I have a collection of snow globes. There are about 25-30, I think. Some have music, some have movement, some have glitter and glamour. All sparkle with imitation, self-contained snow, gently adrift inside. They are loved and lovely treasures. Their display in our home throughout December and January helps me smile as I shake them with abandon, one each day. Bliss!
The collection began when my mother unearthed the one she’d given me at age 8: a Rudolph with his red nose. She brought it with her when she came to visit us in our new home in December 1979. We’d recently moved from the Indiana homeplace to sunny California. I missed the romance of new fallen snow and I missed my family. She gave me the snow globe with a smile and a hug, her flourishes of every encounter.
I began in earnest after receiving my Rudolph, adding a new one to commemorate one of the amazing experiences that I’d had that year: seeing Lion King on Broadway,our home remodel, a Christmas trip to Paris, marathon cookie baking. It was reminiscence, potent yet contained – snow without the chilled air that covered up delight when the white fluffy stuff swamped the yards, streets, and mall parking lots.

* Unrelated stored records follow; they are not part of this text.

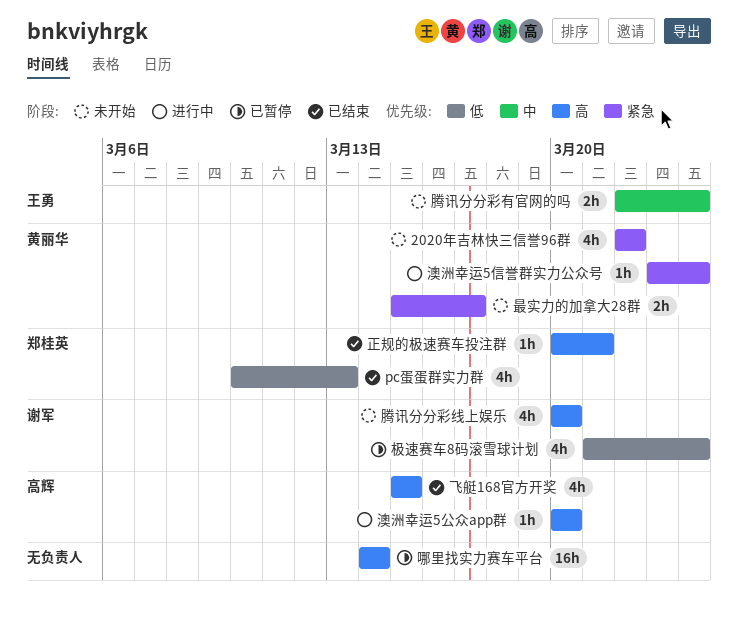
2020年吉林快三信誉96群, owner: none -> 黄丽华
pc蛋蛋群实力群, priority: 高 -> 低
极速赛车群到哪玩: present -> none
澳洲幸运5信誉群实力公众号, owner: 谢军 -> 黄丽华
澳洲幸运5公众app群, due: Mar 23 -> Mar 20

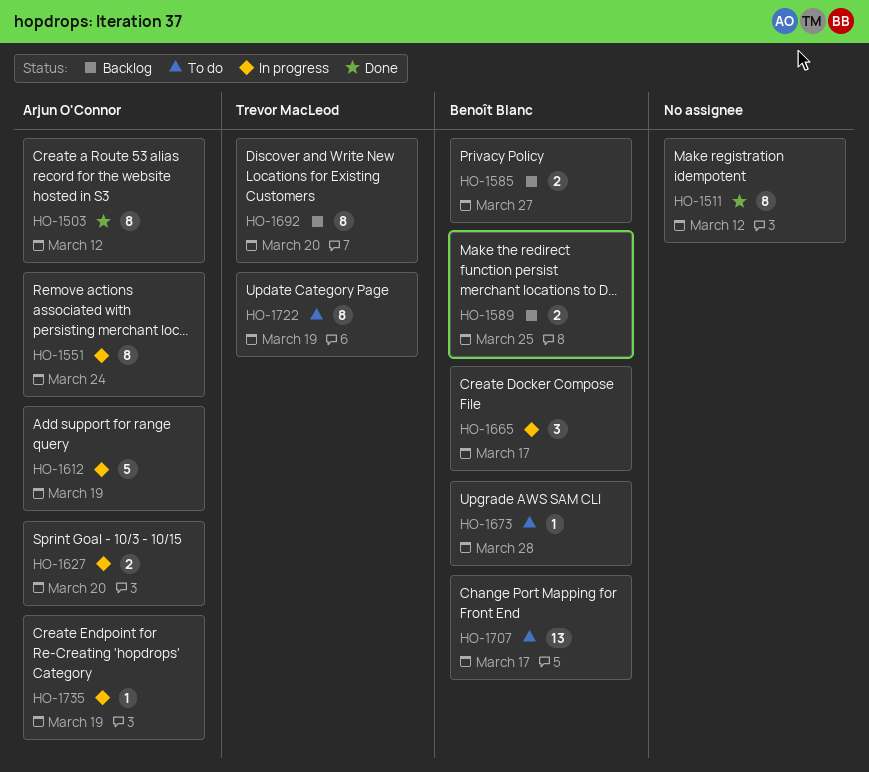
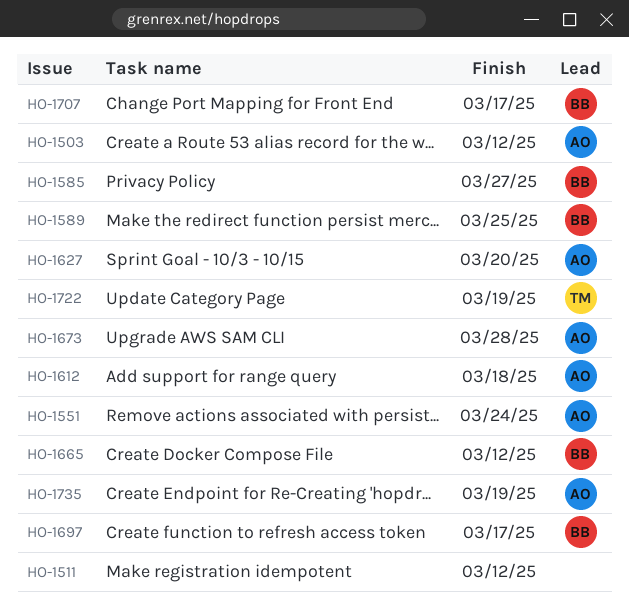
HO-1612, due: Mar 19 -> Mar 18
HO-1665, due: Mar 17 -> Mar 12
HO-1673, owner: Benoît Blanc -> Arjun O'Connor
HO-1692: present -> none
HO-1697: none -> present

I recalled that plump-flaked, fluffy snowfall was always filled with such potential, but the reality, grayed by cinders to make the streets passable under gray skies and naked trees was sensory numbing and made everybody grumble. Not to mention that all people outside their warm homes were swaddled beyond recognition to endure an outing through the shoveled-up muck. Grumble, grumble, grumble.
Yeah, I am over it. I now relish the red of Liquid Amber trees, stately, well-shaped trees shedding their leaves upon carpets of green grass, sprinkled and manicured in robust California sunshine. Family and friends who live in snow country come to visit with us often to escape the very real dreariness of snow.